### PROBLEM STATEMENT
How would the description of the XFP High-Dose Endstation go on after its last sentence? Continue it from that point.

*** Opening of TEXT SHOWN ***

The first XFP endstation, termed the High-Dose Endstation, is centered at 28m from the source, at the 1:1 focus of the beamline’s front-end toroidal focusing mirror. At this location, beam sizes as small as 100 μm x 400 μm (vert x horz., FWHM) can be achieved, permitting very high flux densities and beam powers to be delivered to the sample (photon flux ~1016 photons/sec, maximum power of 500 W/mm2 at 500mA NSLS-II ring current). This endstation is well-suited for X-ray footprinting of highly scavenging systems requiring an intense hydroxyl radical pulse, such as membrane proteins, large multi-component protein complexes, and investigations under in vivo conditions. Most experiments are conducted by flowing samples through Kapton-coated glass capillaries (200 μm and 530 μm IDs standard), with the cross-section of the beam and the flow rate defining X-ray exposure times.

*** Close of TEXT SHOWN ***
*** Opening of RECORD SET ***

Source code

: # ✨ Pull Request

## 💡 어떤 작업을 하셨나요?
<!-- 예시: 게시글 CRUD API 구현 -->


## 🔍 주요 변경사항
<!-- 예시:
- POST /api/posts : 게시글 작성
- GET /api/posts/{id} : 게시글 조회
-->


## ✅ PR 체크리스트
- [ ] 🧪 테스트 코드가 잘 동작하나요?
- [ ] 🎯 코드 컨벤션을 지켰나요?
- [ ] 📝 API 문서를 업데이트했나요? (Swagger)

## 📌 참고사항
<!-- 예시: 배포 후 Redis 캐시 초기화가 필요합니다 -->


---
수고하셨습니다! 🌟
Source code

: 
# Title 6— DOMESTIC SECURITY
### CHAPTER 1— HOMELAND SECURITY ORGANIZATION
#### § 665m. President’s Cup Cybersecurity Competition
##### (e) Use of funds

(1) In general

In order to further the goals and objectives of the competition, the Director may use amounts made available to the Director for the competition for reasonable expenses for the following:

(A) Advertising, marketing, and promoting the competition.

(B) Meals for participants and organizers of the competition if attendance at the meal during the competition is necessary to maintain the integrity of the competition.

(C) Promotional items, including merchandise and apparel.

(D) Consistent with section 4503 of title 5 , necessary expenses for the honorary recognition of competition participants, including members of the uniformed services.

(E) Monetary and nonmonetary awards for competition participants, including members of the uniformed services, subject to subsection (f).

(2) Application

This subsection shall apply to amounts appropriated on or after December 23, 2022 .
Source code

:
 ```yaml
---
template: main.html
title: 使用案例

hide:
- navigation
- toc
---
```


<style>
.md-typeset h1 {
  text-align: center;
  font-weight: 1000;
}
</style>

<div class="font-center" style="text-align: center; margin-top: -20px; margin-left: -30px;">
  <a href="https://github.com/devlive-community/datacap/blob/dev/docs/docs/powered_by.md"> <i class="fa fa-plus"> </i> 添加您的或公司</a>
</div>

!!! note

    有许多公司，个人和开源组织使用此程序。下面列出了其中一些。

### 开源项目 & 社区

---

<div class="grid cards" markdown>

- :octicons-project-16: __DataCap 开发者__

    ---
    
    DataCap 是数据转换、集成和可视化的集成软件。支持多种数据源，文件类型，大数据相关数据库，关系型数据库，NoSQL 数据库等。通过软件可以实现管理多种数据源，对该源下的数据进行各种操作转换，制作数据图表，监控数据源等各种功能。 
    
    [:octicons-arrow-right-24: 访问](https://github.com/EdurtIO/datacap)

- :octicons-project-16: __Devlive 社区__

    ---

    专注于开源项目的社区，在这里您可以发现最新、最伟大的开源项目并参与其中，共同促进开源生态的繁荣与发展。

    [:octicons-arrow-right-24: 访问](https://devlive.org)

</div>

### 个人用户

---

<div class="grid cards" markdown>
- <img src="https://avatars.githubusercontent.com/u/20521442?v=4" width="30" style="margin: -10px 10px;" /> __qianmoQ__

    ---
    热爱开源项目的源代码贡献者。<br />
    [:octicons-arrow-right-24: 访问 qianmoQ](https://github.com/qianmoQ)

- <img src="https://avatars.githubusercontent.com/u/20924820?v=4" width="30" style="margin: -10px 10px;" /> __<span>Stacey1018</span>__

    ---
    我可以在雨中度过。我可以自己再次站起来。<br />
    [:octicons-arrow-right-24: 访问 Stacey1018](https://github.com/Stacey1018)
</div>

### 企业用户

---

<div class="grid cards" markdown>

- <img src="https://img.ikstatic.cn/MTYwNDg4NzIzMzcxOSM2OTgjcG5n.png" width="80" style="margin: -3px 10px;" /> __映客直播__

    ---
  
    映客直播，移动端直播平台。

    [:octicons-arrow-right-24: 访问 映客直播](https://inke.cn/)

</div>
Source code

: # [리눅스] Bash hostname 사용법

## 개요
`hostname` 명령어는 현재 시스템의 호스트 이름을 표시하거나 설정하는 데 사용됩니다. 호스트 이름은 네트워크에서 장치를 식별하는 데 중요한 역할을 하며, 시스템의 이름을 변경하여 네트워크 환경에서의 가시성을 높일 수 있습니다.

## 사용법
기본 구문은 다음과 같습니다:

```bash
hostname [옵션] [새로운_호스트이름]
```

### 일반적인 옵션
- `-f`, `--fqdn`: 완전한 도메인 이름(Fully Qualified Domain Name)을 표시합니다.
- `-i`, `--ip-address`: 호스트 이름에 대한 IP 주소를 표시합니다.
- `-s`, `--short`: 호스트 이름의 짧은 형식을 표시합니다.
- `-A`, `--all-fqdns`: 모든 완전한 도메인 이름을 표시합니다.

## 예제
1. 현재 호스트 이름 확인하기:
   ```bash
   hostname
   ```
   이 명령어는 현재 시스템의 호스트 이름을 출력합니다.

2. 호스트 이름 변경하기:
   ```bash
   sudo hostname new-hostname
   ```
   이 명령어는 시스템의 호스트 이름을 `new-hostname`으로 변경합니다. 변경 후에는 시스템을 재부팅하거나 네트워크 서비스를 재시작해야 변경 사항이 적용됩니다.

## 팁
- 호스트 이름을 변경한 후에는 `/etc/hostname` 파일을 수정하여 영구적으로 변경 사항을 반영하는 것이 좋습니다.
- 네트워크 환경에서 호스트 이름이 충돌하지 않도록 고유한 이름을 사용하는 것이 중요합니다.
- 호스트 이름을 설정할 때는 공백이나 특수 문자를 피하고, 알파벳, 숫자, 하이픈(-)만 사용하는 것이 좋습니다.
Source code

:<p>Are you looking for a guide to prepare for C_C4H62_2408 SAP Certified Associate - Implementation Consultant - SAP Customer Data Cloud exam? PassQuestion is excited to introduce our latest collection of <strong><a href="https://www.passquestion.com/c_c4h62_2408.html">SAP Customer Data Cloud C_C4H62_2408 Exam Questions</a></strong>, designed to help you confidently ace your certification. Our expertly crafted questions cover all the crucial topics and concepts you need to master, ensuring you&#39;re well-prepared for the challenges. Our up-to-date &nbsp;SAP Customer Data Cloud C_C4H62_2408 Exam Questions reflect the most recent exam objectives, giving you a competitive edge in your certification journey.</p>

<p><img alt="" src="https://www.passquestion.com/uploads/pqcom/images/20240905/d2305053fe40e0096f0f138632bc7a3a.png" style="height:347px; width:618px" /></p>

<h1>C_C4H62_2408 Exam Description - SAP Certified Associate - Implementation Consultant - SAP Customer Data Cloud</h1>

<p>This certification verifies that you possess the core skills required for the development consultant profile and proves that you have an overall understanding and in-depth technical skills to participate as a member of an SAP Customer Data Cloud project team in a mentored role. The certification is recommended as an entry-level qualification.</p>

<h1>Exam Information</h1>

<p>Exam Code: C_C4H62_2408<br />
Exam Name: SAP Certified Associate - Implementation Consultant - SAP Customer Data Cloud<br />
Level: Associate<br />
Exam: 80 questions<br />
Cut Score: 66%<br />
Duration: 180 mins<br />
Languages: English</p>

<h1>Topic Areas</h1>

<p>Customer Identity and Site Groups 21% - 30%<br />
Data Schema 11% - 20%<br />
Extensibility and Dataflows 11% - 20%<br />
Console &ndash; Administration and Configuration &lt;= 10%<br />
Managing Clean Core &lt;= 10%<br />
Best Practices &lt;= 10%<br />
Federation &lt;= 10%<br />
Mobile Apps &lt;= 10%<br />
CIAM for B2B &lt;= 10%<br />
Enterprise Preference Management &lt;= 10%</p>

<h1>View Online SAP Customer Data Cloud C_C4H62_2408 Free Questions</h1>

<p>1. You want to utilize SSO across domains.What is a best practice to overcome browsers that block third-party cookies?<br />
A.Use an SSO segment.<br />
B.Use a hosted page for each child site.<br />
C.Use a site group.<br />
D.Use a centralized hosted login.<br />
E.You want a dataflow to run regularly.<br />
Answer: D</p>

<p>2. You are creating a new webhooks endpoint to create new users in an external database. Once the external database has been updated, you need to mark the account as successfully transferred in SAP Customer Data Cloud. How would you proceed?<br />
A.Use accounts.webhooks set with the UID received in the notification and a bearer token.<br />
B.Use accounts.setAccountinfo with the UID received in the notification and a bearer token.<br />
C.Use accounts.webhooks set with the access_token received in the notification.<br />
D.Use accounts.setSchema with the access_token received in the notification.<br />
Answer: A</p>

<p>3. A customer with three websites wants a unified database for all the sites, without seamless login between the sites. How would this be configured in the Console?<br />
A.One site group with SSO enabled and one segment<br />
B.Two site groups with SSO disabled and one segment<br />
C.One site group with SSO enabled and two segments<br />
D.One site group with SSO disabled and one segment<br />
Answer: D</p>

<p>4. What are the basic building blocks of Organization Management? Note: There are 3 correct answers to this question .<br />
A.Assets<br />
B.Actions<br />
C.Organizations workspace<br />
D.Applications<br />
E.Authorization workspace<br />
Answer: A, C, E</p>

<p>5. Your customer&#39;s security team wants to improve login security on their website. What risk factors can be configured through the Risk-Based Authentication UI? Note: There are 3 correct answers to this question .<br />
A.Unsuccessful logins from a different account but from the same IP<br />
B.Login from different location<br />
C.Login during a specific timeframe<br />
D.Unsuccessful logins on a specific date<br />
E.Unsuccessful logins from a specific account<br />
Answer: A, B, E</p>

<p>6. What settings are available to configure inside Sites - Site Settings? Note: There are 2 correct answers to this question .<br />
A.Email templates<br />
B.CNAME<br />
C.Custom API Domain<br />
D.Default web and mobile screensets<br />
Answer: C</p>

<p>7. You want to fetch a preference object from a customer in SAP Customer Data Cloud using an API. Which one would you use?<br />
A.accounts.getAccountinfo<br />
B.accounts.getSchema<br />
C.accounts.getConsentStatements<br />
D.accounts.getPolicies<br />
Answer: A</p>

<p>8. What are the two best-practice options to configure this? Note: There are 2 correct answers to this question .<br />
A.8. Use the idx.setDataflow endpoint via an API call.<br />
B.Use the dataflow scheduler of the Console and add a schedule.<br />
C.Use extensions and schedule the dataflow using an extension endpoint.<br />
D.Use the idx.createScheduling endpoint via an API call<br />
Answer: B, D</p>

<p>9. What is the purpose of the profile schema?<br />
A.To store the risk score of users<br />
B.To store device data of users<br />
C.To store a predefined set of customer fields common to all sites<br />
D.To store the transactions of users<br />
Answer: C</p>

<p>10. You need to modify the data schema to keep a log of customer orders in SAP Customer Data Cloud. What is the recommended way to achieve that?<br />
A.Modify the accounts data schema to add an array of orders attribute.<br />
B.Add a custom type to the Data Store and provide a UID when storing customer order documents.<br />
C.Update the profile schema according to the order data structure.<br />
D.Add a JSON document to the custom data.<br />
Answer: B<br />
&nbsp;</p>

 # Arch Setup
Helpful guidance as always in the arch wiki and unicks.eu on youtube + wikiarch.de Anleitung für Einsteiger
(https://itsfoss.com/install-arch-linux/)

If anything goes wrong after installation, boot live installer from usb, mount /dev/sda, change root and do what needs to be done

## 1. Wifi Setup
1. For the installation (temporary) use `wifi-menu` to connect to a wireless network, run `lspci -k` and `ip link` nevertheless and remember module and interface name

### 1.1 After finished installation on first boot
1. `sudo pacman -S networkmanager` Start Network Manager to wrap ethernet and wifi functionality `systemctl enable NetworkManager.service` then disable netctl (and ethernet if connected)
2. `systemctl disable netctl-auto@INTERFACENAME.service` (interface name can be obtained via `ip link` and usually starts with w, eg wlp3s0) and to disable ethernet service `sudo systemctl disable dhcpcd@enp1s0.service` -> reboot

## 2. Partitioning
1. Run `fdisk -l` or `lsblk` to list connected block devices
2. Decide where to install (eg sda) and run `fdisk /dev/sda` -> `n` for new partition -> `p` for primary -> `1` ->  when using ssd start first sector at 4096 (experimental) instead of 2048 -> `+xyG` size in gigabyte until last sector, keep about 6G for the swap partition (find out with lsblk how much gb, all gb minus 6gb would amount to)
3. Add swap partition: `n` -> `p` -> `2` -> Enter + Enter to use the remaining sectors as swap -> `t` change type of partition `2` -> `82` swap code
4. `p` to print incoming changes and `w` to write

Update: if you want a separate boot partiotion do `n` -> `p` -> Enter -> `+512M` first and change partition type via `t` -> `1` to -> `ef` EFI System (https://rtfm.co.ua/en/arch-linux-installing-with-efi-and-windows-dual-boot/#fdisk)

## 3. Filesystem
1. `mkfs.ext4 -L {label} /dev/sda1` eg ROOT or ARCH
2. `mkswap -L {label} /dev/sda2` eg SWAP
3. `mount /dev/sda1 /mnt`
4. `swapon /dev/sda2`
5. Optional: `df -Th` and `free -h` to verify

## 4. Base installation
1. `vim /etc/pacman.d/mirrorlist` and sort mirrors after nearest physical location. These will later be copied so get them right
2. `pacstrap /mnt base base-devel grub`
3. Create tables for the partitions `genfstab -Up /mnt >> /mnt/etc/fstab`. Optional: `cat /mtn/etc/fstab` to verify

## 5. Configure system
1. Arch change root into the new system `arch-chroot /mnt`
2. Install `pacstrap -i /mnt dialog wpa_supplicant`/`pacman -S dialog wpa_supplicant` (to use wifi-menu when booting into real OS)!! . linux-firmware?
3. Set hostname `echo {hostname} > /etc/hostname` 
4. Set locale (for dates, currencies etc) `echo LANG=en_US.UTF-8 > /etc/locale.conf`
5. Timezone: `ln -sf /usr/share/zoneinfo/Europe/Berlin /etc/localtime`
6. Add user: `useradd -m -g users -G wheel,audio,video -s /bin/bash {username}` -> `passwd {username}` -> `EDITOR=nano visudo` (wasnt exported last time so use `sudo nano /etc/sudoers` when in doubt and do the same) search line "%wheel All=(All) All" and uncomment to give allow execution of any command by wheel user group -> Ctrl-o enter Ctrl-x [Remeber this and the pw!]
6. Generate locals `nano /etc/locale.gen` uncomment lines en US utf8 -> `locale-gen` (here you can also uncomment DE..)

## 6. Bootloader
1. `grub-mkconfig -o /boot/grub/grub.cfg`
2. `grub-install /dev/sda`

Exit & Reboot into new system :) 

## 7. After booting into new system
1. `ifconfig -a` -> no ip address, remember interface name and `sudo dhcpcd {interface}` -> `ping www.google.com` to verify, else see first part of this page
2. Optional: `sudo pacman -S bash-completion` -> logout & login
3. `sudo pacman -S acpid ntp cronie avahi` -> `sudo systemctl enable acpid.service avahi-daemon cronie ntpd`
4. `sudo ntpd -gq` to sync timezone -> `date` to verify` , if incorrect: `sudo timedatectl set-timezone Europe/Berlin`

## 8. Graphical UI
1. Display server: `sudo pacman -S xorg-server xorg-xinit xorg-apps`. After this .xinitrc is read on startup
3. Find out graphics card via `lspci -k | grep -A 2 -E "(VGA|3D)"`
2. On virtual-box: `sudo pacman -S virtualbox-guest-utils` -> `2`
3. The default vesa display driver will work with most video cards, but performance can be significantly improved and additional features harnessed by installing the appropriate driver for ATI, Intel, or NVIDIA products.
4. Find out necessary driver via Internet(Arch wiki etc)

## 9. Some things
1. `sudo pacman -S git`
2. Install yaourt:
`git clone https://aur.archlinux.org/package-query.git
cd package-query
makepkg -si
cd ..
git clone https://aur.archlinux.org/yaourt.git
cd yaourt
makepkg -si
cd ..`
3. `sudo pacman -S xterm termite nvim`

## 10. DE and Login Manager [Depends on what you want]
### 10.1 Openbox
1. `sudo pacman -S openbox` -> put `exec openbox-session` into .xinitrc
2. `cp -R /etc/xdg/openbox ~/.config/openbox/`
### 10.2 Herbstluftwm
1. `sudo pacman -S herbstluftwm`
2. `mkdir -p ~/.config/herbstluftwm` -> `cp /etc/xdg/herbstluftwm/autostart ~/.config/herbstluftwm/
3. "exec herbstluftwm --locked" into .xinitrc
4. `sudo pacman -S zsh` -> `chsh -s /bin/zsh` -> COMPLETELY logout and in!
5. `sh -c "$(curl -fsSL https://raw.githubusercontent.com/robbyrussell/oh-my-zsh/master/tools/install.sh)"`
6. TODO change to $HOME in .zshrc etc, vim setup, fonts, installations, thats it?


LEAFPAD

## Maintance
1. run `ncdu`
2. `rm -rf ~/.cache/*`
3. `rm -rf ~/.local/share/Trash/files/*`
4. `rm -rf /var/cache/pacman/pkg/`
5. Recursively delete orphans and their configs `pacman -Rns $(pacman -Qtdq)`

*** Close of RECORD SET ***

### ANSWER SECTION
The centerpiece of this endstation is a flexible three-axis motorized table that can support a wide variety of apparatus (Figure 1). Standard configurations available for user experiments include a continuous flow pumping scheme with incubator and fraction collector for in vivo footprinting (Figure 2), and a capillary flow setup using a syringe pump for sample delivery (Figure 3) for equilibrium measurements at high X-ray/radical doses. Non-standard endstation setups provided by users can also be accommodated at this location, following discussion with beamline staff.
For details of the performance of XFP at the high-dose endstation, see (Asuru et al., J. Synch. Rad. 2019, 26, 1388-1399. DOI: 10.1107/S1600577519003576). Protocols for performing in vivo footprinting experiments can be found in a from (Hao et al., Current Protocols in Nucleic Acid Chemistry, 2018, e52. DOI: 10.1002/cpnc.52).
Figure 1. Three axis motorized experimental table for the High-Dose Endstation. This flexible table is equipped with a 36 in. square breadboard and can handle several hundred lbs of equipment. It features a changeable sample platform, 4 lift jacks, a Z translator, and an X translator.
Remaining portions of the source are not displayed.